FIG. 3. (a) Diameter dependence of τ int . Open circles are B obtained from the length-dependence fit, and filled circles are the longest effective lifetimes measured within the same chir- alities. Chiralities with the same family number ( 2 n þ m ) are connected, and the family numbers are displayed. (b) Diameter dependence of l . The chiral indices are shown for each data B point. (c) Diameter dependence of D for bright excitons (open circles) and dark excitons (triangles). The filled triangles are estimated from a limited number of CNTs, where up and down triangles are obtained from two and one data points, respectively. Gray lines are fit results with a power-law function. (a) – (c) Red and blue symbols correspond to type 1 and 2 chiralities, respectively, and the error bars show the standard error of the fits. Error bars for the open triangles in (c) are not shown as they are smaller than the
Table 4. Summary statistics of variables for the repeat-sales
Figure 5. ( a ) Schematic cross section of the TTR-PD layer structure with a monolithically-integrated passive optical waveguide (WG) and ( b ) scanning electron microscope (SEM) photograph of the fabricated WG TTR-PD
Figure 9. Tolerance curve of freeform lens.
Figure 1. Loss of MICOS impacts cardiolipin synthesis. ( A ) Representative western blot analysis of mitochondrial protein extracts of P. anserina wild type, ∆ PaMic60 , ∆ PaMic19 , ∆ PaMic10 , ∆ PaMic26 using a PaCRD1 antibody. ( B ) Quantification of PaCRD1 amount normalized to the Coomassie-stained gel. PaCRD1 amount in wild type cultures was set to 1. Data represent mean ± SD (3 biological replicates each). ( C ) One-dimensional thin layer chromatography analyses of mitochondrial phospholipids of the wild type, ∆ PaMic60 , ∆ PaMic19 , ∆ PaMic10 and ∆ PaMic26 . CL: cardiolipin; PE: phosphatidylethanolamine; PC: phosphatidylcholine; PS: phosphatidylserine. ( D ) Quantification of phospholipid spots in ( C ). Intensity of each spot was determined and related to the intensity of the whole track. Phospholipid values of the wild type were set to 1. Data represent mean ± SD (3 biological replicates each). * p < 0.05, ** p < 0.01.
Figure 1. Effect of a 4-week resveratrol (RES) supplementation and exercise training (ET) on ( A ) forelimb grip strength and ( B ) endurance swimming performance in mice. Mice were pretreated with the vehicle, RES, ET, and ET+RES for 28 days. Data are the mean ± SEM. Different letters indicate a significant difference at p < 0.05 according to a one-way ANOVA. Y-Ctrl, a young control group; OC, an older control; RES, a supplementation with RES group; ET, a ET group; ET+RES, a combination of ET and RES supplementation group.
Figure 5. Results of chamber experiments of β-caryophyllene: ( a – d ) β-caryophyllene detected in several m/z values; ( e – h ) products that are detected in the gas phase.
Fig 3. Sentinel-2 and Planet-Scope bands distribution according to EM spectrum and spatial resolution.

Work to be completed: A single number is asked for: how many lines in the entries above hold the string "according".

Expected answer: 2